**Aim:**
Write out the entries again exactly as they are given.
+-------+
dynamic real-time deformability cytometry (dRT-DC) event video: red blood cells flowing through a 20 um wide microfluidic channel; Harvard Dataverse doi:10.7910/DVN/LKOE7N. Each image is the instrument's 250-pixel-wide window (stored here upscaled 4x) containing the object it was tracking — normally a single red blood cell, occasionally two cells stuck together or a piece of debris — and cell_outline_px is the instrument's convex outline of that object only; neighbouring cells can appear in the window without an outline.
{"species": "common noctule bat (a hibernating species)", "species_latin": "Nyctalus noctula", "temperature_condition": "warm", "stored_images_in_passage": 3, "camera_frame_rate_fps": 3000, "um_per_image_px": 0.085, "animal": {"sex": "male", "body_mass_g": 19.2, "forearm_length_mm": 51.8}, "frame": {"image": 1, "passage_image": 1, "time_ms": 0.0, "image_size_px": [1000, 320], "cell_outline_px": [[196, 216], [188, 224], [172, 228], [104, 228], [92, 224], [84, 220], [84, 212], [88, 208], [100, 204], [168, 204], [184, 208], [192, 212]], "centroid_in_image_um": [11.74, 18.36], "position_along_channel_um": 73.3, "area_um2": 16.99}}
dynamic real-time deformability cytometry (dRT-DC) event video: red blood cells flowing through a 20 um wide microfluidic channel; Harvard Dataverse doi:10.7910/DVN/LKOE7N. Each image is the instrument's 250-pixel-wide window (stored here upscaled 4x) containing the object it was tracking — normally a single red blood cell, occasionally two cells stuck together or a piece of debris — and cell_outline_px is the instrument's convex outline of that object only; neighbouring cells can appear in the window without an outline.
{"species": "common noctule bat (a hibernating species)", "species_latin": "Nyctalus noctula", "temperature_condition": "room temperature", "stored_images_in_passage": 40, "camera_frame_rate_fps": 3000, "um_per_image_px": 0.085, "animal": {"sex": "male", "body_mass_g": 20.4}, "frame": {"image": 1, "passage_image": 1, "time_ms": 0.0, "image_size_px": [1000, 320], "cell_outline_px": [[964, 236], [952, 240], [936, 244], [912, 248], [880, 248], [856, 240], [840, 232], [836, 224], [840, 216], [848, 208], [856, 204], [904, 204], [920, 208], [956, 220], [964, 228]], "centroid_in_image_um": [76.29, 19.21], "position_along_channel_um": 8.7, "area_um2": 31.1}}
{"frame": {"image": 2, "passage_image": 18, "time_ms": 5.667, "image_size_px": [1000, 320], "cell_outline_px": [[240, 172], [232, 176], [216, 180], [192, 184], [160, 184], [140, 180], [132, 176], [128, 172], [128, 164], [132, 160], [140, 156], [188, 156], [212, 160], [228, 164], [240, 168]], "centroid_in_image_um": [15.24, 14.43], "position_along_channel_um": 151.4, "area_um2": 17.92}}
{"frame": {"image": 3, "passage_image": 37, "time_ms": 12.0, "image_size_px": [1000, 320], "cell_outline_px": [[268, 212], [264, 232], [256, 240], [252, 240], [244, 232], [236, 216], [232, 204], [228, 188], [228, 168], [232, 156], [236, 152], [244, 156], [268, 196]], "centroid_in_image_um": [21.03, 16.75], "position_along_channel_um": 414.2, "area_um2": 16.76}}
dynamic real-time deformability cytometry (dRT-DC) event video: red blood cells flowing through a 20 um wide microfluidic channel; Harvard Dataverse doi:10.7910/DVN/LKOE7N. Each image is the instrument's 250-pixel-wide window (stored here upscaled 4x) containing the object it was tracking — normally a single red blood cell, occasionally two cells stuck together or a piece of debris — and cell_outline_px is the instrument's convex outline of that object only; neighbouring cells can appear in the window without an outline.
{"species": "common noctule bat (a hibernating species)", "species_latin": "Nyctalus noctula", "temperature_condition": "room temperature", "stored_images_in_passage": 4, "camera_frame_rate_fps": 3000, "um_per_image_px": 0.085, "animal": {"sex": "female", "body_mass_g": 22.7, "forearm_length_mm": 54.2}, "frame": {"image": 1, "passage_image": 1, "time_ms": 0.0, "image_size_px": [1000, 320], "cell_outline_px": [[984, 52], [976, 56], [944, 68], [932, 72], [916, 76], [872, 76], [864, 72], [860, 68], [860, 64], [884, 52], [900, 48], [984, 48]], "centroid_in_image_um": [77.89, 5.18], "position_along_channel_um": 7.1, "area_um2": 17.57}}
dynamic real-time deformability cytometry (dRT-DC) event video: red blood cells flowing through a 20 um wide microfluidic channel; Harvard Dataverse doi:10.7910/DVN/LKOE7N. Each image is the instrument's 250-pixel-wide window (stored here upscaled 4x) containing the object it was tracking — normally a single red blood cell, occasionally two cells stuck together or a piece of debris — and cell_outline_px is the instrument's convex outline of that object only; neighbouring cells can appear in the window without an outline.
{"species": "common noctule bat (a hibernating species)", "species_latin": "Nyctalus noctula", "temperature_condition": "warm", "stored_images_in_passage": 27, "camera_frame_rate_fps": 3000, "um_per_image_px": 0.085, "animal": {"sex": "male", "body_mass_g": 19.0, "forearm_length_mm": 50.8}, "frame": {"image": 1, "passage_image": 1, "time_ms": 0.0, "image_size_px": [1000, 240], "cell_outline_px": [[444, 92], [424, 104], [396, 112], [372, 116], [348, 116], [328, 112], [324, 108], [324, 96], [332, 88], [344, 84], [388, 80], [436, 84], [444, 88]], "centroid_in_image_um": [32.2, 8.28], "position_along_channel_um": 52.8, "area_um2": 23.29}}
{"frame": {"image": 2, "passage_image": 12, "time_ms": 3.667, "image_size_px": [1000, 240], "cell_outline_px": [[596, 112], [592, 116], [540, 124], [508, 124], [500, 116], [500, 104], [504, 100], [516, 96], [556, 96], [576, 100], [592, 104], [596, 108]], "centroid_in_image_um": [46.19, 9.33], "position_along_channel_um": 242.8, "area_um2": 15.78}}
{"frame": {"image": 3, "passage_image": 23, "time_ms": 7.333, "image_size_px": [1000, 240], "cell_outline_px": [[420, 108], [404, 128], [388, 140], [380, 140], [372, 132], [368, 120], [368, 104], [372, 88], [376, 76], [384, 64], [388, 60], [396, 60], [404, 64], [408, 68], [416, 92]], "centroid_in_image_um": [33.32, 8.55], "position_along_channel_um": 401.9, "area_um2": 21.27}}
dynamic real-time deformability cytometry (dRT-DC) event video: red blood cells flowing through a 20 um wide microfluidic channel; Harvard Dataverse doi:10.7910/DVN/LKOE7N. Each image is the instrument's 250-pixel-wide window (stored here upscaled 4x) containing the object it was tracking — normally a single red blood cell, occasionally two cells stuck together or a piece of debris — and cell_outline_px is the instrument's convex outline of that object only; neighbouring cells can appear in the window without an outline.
+-------+
**Full output:**
dynamic real-time deformability cytometry (dRT-DC) event video: red blood cells flowing through a 20 um wide microfluidic channel; Harvard Dataverse doi:10.7910/DVN/LKOE7N. Each image is the instrument's 250-pixel-wide window (stored here upscaled 4x) containing the object it was tracking — normally a single red blood cell, occasionally two cells stuck together or a piece of debris — and cell_outline_px is the instrument's convex outline of that object only; neighbouring cells can appear in the window without an outline.
{"species": "common noctule bat (a hibernating species)", "species_latin": "Nyctalus noctula", "temperature_condition": "warm", "stored_images_in_passage": 3, "camera_frame_rate_fps": 3000, "um_per_image_px": 0.085, "animal": {"sex": "male", "body_mass_g": 19.2, "forearm_length_mm": 51.8}, "frame": {"image": 1, "passage_image": 1, "time_ms": 0.0, "image_size_px": [1000, 320], "cell_outline_px": [[196, 216], [188, 224], [172, 228], [104, 228], [92, 224], [84, 220], [84, 212], [88, 208], [100, 204], [168, 204], [184, 208], [192, 212]], "centroid_in_image_um": [11.74, 18.36], "position_along_channel_um": 73.3, "area_um2": 16.99}}
dynamic real-time deformability cytometry (dRT-DC) event video: red blood cells flowing through a 20 um wide microfluidic channel; Harvard Dataverse doi:10.7910/DVN/LKOE7N. Each image is the instrument's 250-pixel-wide window (stored here upscaled 4x) containing the object it was tracking — normally a single red blood cell, occasionally two cells stuck together or a piece of debris — and cell_outline_px is the instrument's convex outline of that object only; neighbouring cells can appear in the window without an outline.
{"species": "common noctule bat (a hibernating species)", "species_latin": "Nyctalus noctula", "temperature_condition": "room temperature", "stored_images_in_passage": 40, "camera_frame_rate_fps": 3000, "um_per_image_px": 0.085, "animal": {"sex": "male", "body_mass_g": 20.4}, "frame": {"image": 1, "passage_image": 1, "time_ms": 0.0, "image_size_px": [1000, 320], "cell_outline_px": [[964, 236], [952, 240], [936, 244], [912, 248], [880, 248], [856, 240], [840, 232], [836, 224], [840, 216], [848, 208], [856, 204], [904, 204], [920, 208], [956, 220], [964, 228]], "centroid_in_image_um": [76.29, 19.21], "position_along_channel_um": 8.7, "area_um2": 31.1}}
{"frame": {"image": 2, "passage_image": 18, "time_ms": 5.667, "image_size_px": [1000, 320], "cell_outline_px": [[240, 172], [232, 176], [216, 180], [192, 184], [160, 184], [140, 180], [132, 176], [128, 172], [128, 164], [132, 160], [140, 156], [188, 156], [212, 160], [228, 164], [240, 168]], "centroid_in_image_um": [15.24, 14.43], "position_along_channel_um": 151.4, "area_um2": 17.92}}
{"frame": {"image": 3, "passage_image": 37, "time_ms": 12.0, "image_size_px": [1000, 320], "cell_outline_px": [[268, 212], [264, 232], [256, 240], [252, 240], [244, 232], [236, 216], [232, 204], [228, 188], [228, 168], [232, 156], [236, 152], [244, 156], [268, 196]], "centroid_in_image_um": [21.03, 16.75], "position_along_channel_um": 414.2, "area_um2": 16.76}}
dynamic real-time deformability cytometry (dRT-DC) event video: red blood cells flowing through a 20 um wide microfluidic channel; Harvard Dataverse doi:10.7910/DVN/LKOE7N. Each image is the instrument's 250-pixel-wide window (stored here upscaled 4x) containing the object it was tracking — normally a single red blood cell, occasionally two cells stuck together or a piece of debris — and cell_outline_px is the instrument's convex outline of that object only; neighbouring cells can appear in the window without an outline.
{"species": "common noctule bat (a hibernating species)", "species_latin": "Nyctalus noctula", "temperature_condition": "room temperature", "stored_images_in_passage": 4, "camera_frame_rate_fps": 3000, "um_per_image_px": 0.085, "animal": {"sex": "female", "body_mass_g": 22.7, "forearm_length_mm": 54.2}, "frame": {"image": 1, "passage_image": 1, "time_ms": 0.0, "image_size_px": [1000, 320], "cell_outline_px": [[984, 52], [976, 56], [944, 68], [932, 72], [916, 76], [872, 76], [864, 72], [860, 68], [860, 64], [884, 52], [900, 48], [984, 48]], "centroid_in_image_um": [77.89, 5.18], "position_along_channel_um": 7.1, "area_um2": 17.57}}
dynamic real-time deformability cytometry (dRT-DC) event video: red blood cells flowing through a 20 um wide microfluidic channel; Harvard Dataverse doi:10.7910/DVN/LKOE7N. Each image is the instrument's 250-pixel-wide window (stored here upscaled 4x) containing the object it was tracking — normally a single red blood cell, occasionally two cells stuck together or a piece of debris — and cell_outline_px is the instrument's convex outline of that object only; neighbouring cells can appear in the window without an outline.
{"species": "common noctule bat (a hibernating species)", "species_latin": "Nyctalus noctula", "temperature_condition": "warm", "stored_images_in_passage": 27, "camera_frame_rate_fps": 3000, "um_per_image_px": 0.085, "animal": {"sex": "male", "body_mass_g": 19.0, "forearm_length_mm": 50.8}, "frame": {"image": 1, "passage_image": 1, "time_ms": 0.0, "image_size_px": [1000, 240], "cell_outline_px": [[444, 92], [424, 104], [396, 112], [372, 116], [348, 116], [328, 112], [324, 108], [324, 96], [332, 88], [344, 84], [388, 80], [436, 84], [444, 88]], "centroid_in_image_um": [32.2, 8.28], "position_along_channel_um": 52.8, "area_um2": 23.29}}
{"frame": {"image": 2, "passage_image": 12, "time_ms": 3.667, "image_size_px": [1000, 240], "cell_outline_px": [[596, 112], [592, 116], [540, 124], [508, 124], [500, 116], [500, 104], [504, 100], [516, 96], [556, 96], [576, 100], [592, 104], [596, 108]], "centroid_in_image_um": [46.19, 9.33], "position_along_channel_um": 242.8, "area_um2": 15.78}}
{"frame": {"image": 3, "passage_image": 23, "time_ms": 7.333, "image_size_px": [1000, 240], "cell_outline_px": [[420, 108], [404, 128], [388, 140], [380, 140], [372, 132], [368, 120], [368, 104], [372, 88], [376, 76], [384, 64], [388, 60], [396, 60], [404, 64], [408, 68], [416, 92]], "centroid_in_image_um": [33.32, 8.55], "position_along_channel_um": 401.9, "area_um2": 21.27}}
dynamic real-time deformability cytometry (dRT-DC) event video: red blood cells flowing through a 20 um wide microfluidic channel; Harvard Dataverse doi:10.7910/DVN/LKOE7N. Each image is the instrument's 250-pixel-wide window (stored here upscaled 4x) containing the object it was tracking — normally a single red blood cell, occasionally two cells stuck together or a piece of debris — and cell_outline_px is the instrument's convex outline of that object only; neighbouring cells can appear in the window without an outline.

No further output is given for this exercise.